BRONX, N.Y. — Chanting, “Tell me what you really want! Tell me what you really need! More schools, more schools!,” a large group of Bronx residents gathered on the steps of the Bronx County Courthouse April 6 to demand immediate action be taken to fulfill the promise of new schools in the Kingsbridge neighborhood.
The rally/press conference, called by the North West Bronx Clergy Community Coalition, brought together students, community leaders and Bronx elected officials.
The need for the city to build schools with seats for 2,000 students on land currently occupied by the National Guard is part of an ongoing struggle around the redevelopment of the Kingsbridge Armory, a huge building that has been empty since 1996. Kingsbridge, a solidly working-class neighborhood with a majority of Latino and African American residents, mirrors the Bronx’s overall population.

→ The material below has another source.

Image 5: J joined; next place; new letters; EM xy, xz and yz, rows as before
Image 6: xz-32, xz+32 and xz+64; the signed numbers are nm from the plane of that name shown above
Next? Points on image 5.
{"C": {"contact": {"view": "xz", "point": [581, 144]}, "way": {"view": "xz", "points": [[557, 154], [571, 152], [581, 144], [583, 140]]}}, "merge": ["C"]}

In December, New York’s City Council defeated the Bloomberg administration’s plan to build a shopping mall in the armory, which had been vigorously opposed by a broad community and labor union coalition.

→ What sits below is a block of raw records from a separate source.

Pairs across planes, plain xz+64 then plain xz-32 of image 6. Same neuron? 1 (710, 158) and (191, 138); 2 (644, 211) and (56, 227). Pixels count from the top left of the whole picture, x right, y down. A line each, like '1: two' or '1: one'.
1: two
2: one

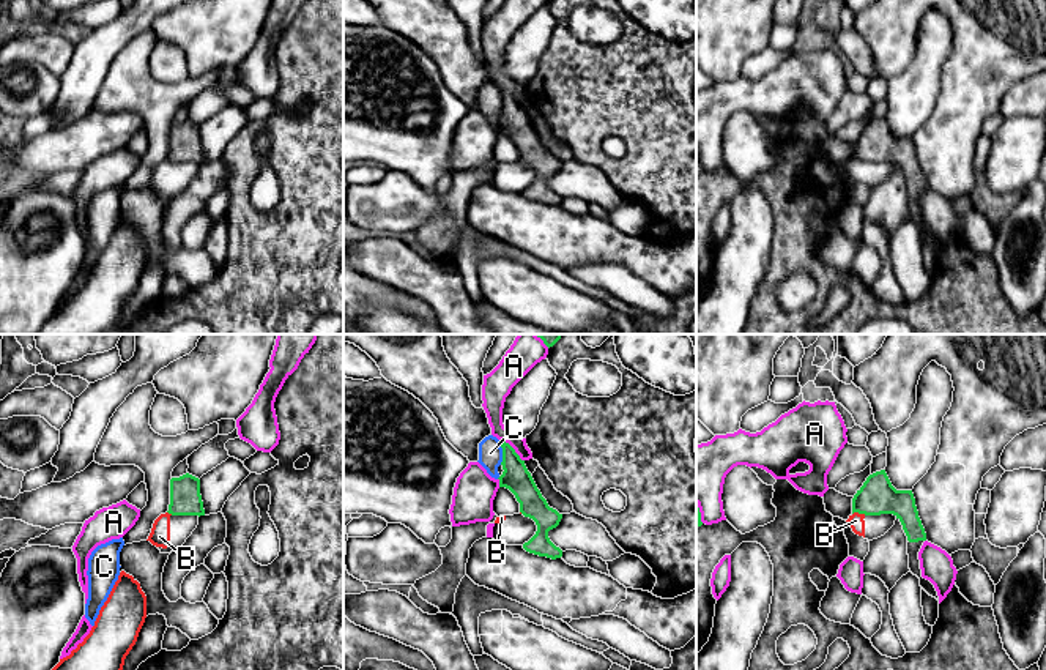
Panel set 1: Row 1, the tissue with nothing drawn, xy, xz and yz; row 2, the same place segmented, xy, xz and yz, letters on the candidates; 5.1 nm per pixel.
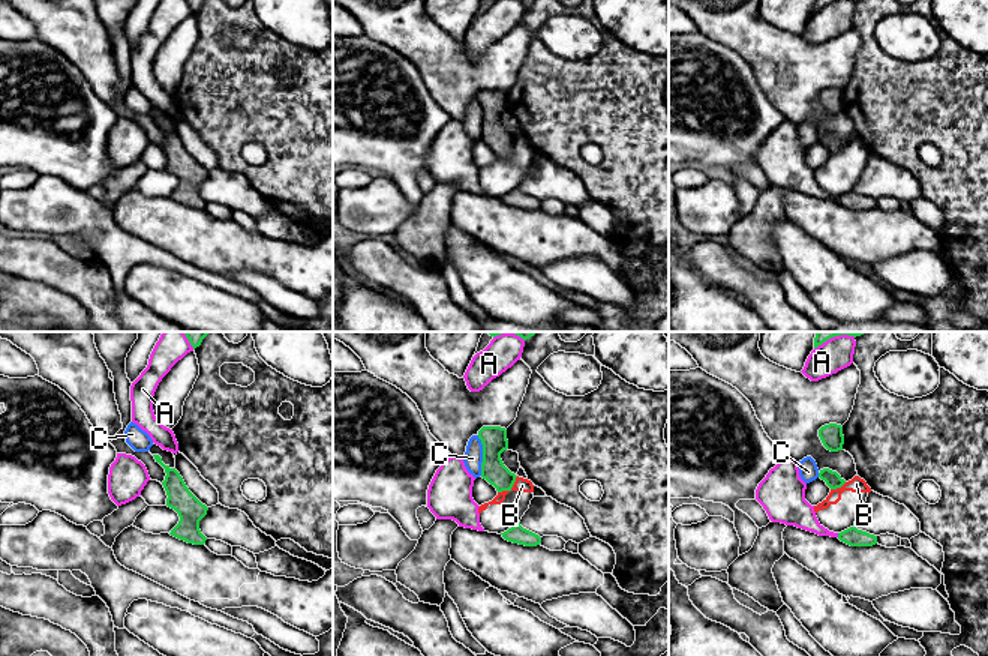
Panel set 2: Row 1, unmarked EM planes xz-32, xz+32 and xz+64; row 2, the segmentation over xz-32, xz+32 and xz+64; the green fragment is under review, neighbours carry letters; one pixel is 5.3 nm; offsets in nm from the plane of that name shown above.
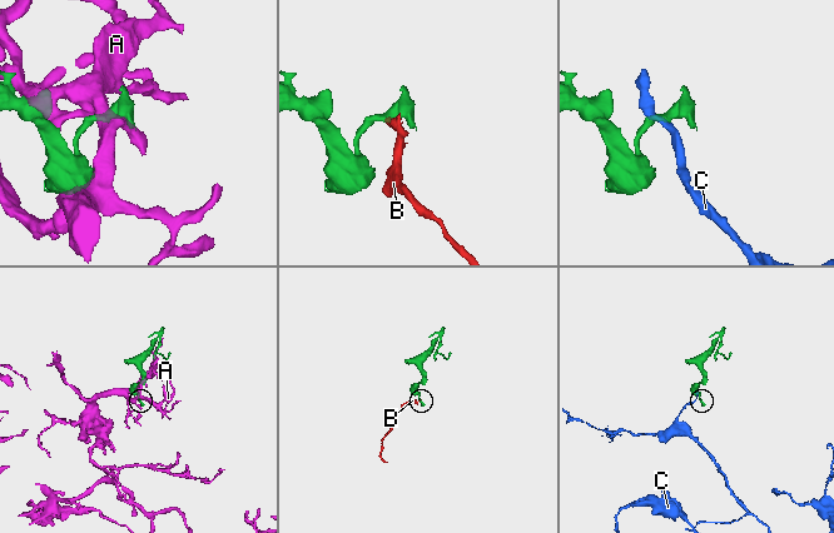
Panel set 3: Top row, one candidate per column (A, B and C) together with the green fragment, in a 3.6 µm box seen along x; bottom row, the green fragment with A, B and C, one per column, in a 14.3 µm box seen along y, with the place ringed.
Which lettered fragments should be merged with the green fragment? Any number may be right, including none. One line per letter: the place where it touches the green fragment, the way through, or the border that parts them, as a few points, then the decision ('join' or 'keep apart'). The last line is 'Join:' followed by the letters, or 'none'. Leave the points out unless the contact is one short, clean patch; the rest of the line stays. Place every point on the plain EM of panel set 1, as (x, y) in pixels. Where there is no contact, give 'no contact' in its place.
A: meets green in xz at (512, 95); keep apart
B: meets green in yz at (859, 160); border along yz (853, 160), (865, 161); keep apart
C: meets green in xz at (503, 100); border along xz (498, 87), (501, 111); keep apart
Join: none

While the armory redevelopment is now back on the drawing board, the proposal for the schools is pressing.
City Councilman Fernando Cabrera called it “inspiring to see youth taking action” and said, “We need smaller classes, quality teachers and parental involvement. We can win this because we are united.”
Other speakers applauded the role young people are playing. New Day Church Pastor Doug Cunningham noted the irony that, “it takes a group of kids to tell the adults that education is important!” School District 10 in the Bronx is at more than 100% capacity, he continued, “which means there are young people with no room to get an education. If we are going to be a democracy, we need educated youth.”
Among several eloquent youth speakers was Manny de la Cruz, who spoke on behalf of Sisters and Brothers United, one of the organizations most active on the campaign for the new schools. SBU had chosen eggs to symbolize the fragile situation of the Bronx’s young people (as well as the Easter season), and to illustrate their slogan: “Our schools are broken, let the future hatch its shell.”
Flor Cabrera, a NWBCCC parent leader with two children in public school, described the difficulty she had finding a local middle school for her daughter. “Our schools lack fundamental resources,” Cabrera said, calling it unacceptable that the city’s Department of Education (DOE) only expects 36% of Bronx high school students to graduate in four years. “I want both my children to make it all the way through college. We demand that schools be built on West 195 Street.”
State Assemblyman Jeff Dinowitz said many of the new schools that have been created by the DOE in recent years have only “multi-purpose rooms,” serving as auditorium, gym and cafeteria. “When I was growing up we had all three. Our kids should have all three now.”
Dinowitz called the community’s proposal a “triple win,” referring to the new opportunity to develop a good plan for the armory, with schools at the adjacent site, and moving the National Guard to an already approved location in another area of the Bronx.
State Assemblyman Jose Rivera pointed across the street at the new Yankee Stadium. “That park wasn’t there a year ago. The stadium wasn’t there a year ago. But the Kingsbridge Armory has been abandoned for more than 13 years, and all those years we’ve been trying to get the city to do something with it, and solve the problem of overcrowded schools,” he said.
Desiree Pilgrim Hunter, a community activist and leader in NWBCCC and probable candidate for state Senate, blasted the city for the overcrowded schools and inadequate resources. “Students continue to have classes in converted closets, leaky trailers and hallways and stairways.”
She called on the Bloomberg administration to “stop neglecting the children of the Bronx.”